_The task_:
Each entry needs to be retyped exactly.

_Stored records_:
··········
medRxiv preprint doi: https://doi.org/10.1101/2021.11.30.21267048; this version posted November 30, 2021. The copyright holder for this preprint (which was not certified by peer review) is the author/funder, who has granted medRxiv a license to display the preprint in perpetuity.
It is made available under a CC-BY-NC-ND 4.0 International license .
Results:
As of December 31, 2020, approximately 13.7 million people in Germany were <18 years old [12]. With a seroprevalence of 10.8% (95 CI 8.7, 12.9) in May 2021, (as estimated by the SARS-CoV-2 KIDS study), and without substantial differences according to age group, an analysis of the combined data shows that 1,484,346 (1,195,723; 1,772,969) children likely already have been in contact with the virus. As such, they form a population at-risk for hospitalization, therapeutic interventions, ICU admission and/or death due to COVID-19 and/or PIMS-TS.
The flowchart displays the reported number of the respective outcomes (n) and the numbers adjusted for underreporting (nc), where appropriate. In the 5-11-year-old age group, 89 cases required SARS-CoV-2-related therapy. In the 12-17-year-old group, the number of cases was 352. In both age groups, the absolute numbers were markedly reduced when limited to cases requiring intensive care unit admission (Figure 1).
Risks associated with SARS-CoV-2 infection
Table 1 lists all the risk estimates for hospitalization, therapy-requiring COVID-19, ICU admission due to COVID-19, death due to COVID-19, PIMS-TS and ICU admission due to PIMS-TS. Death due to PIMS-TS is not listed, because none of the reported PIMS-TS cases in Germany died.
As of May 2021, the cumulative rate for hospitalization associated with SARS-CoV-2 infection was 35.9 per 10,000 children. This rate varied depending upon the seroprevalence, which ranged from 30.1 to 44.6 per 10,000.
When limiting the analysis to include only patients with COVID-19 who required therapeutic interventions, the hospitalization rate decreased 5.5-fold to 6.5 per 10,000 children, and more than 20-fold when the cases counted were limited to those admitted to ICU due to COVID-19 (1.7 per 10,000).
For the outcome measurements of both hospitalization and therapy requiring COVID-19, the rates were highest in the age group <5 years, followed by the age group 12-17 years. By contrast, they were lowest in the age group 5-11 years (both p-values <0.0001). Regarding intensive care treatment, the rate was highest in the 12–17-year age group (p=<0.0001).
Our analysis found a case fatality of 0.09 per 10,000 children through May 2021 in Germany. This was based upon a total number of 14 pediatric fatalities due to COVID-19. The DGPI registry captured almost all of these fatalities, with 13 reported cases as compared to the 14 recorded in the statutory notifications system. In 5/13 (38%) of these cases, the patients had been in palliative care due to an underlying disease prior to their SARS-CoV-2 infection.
··········
_Result of this task_:
medRxiv preprint doi: https://doi.org/10.1101/2021.11.30.21267048; this version posted November 30, 2021. The copyright holder for this preprint (which was not certified by peer review) is the author/funder, who has granted medRxiv a license to display the preprint in perpetuity.
It is made available under a CC-BY-NC-ND 4.0 International license .
Results:
As of December 31, 2020, approximately 13.7 million people in Germany were <18 years old [12]. With a seroprevalence of 10.8% (95 CI 8.7, 12.9) in May 2021, (as estimated by the SARS-CoV-2 KIDS study), and without substantial differences according to age group, an analysis of the combined data shows that 1,484,346 (1,195,723; 1,772,969) children likely already have been in contact with the virus. As such, they form a population at-risk for hospitalization, therapeutic interventions, ICU admission and/or death due to COVID-19 and/or PIMS-TS.
The flowchart displays the reported number of the respective outcomes (n) and the numbers adjusted for underreporting (nc), where appropriate. In the 5-11-year-old age group, 89 cases required SARS-CoV-2-related therapy. In the 12-17-year-old group, the number of cases was 352. In both age groups, the absolute numbers were markedly reduced when limited to cases requiring intensive care unit admission (Figure 1).
Risks associated with SARS-CoV-2 infection
Table 1 lists all the risk estimates for hospitalization, therapy-requiring COVID-19, ICU admission due to COVID-19, death due to COVID-19, PIMS-TS and ICU admission due to PIMS-TS. Death due to PIMS-TS is not listed, because none of the reported PIMS-TS cases in Germany died.
As of May 2021, the cumulative rate for hospitalization associated with SARS-CoV-2 infection was 35.9 per 10,000 children. This rate varied depending upon the seroprevalence, which ranged from 30.1 to 44.6 per 10,000.
When limiting the analysis to include only patients with COVID-19 who required therapeutic interventions, the hospitalization rate decreased 5.5-fold to 6.5 per 10,000 children, and more than 20-fold when the cases counted were limited to those admitted to ICU due to COVID-19 (1.7 per 10,000).
For the outcome measurements of both hospitalization and therapy requiring COVID-19, the rates were highest in the age group <5 years, followed by the age group 12-17 years. By contrast, they were lowest in the age group 5-11 years (both p-values <0.0001). Regarding intensive care treatment, the rate was highest in the 12–17-year age group (p=<0.0001).
Our analysis found a case fatality of 0.09 per 10,000 children through May 2021 in Germany. This was based upon a total number of 14 pediatric fatalities due to COVID-19. The DGPI registry captured almost all of these fatalities, with 13 reported cases as compared to the 14 recorded in the statutory notifications system. In 5/13 (38%) of these cases, the patients had been in palliative care due to an underlying disease prior to their SARS-CoV-2 infection.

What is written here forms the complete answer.